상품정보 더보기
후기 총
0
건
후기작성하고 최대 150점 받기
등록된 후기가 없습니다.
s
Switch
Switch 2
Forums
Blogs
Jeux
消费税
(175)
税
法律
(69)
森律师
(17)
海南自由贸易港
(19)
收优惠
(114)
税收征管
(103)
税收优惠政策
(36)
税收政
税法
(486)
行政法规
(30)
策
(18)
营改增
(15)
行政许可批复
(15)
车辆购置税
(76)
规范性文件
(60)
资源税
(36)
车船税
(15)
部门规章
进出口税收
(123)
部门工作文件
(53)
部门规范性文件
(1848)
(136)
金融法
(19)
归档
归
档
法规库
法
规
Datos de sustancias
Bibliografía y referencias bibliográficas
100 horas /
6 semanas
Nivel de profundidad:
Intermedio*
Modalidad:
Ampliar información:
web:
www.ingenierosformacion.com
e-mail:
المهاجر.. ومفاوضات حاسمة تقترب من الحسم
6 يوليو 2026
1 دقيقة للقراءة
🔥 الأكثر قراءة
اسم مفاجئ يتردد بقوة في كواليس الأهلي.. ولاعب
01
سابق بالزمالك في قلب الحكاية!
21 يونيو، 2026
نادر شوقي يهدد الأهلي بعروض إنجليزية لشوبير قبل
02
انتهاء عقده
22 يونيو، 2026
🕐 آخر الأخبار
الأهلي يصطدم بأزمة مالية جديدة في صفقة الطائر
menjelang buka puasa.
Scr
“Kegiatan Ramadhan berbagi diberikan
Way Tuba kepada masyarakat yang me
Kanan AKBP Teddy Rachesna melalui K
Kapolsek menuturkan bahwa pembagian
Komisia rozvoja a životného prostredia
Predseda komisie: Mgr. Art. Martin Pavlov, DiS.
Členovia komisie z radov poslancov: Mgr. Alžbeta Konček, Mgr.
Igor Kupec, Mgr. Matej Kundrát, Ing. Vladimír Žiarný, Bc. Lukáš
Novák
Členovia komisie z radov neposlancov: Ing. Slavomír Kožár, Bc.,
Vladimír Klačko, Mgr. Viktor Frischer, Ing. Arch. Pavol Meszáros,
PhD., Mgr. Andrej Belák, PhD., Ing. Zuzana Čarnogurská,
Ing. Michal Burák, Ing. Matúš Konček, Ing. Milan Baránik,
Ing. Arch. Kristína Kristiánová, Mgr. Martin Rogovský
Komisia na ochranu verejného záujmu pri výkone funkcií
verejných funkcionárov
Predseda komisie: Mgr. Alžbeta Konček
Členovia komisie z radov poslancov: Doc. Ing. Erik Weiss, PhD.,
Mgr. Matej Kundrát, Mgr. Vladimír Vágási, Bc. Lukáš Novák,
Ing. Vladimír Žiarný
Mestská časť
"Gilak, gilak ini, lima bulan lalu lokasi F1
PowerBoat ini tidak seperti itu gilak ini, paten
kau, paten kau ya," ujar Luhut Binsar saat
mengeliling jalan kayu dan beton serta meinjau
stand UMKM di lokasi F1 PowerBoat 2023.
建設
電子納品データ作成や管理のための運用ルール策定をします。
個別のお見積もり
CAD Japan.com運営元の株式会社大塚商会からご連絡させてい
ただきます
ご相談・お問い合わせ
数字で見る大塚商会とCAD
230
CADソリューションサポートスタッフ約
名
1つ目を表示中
--------------------------------
Problem statement. Rewrite the records above with "Forums" replaced by "Community" wherever it occurs, and leave every other line unchanged.

Task answer.
상품정보 더보기
후기 총
0
건
후기작성하고 최대 150점 받기
등록된 후기가 없습니다.
s
Switch
Switch 2
Community
Blogs
Jeux
消费税
(175)
税
法律
(69)
森律师
(17)
海南自由贸易港
(19)
收优惠
(114)
税收征管
(103)
税收优惠政策
(36)
税收政
税法
(486)
行政法规
(30)
策
(18)
营改增
(15)
行政许可批复
(15)
车辆购置税
(76)
规范性文件
(60)
资源税
(36)
车船税
(15)
部门规章
进出口税收
(123)
部门工作文件
(53)
部门规范性文件
(1848)
(136)
金融法
(19)
归档
归
档
法规库
法
规
Datos de sustancias
Bibliografía y referencias bibliográficas
100 horas /
6 semanas
Nivel de profundidad:
Intermedio*
Modalidad:
Ampliar información:
web:
www.ingenierosformacion.com
e-mail:
المهاجر.. ومفاوضات حاسمة تقترب من الحسم
6 يوليو 2026
1 دقيقة للقراءة
🔥 الأكثر قراءة
اسم مفاجئ يتردد بقوة في كواليس الأهلي.. ولاعب
01
سابق بالزمالك في قلب الحكاية!
21 يونيو، 2026
نادر شوقي يهدد الأهلي بعروض إنجليزية لشوبير قبل
02
انتهاء عقده
22 يونيو، 2026
🕐 آخر الأخبار
الأهلي يصطدم بأزمة مالية جديدة في صفقة الطائر
menjelang buka puasa.
Scr
“Kegiatan Ramadhan berbagi diberikan
Way Tuba kepada masyarakat yang me
Kanan AKBP Teddy Rachesna melalui K
Kapolsek menuturkan bahwa pembagian
Komisia rozvoja a životného prostredia
Predseda komisie: Mgr. Art. Martin Pavlov, DiS.
Členovia komisie z radov poslancov: Mgr. Alžbeta Konček, Mgr.
Igor Kupec, Mgr. Matej Kundrát, Ing. Vladimír Žiarný, Bc. Lukáš
Novák
Členovia komisie z radov neposlancov: Ing. Slavomír Kožár, Bc.,
Vladimír Klačko, Mgr. Viktor Frischer, Ing. Arch. Pavol Meszáros,
PhD., Mgr. Andrej Belák, PhD., Ing. Zuzana Čarnogurská,
Ing. Michal Burák, Ing. Matúš Konček, Ing. Milan Baránik,
Ing. Arch. Kristína Kristiánová, Mgr. Martin Rogovský
Komisia na ochranu verejného záujmu pri výkone funkcií
verejných funkcionárov
Predseda komisie: Mgr. Alžbeta Konček
Členovia komisie z radov poslancov: Doc. Ing. Erik Weiss, PhD.,
Mgr. Matej Kundrát, Mgr. Vladimír Vágási, Bc. Lukáš Novák,
Ing. Vladimír Žiarný
Mestská časť
"Gilak, gilak ini, lima bulan lalu lokasi F1
PowerBoat ini tidak seperti itu gilak ini, paten
kau, paten kau ya," ujar Luhut Binsar saat
mengeliling jalan kayu dan beton serta meinjau
stand UMKM di lokasi F1 PowerBoat 2023.
建設
電子納品データ作成や管理のための運用ルール策定をします。
個別のお見積もり
CAD Japan.com運営元の株式会社大塚商会からご連絡させてい
ただきます
ご相談・お問い合わせ
数字で見る大塚商会とCAD
230
CADソリューションサポートスタッフ約
名
1つ目を表示中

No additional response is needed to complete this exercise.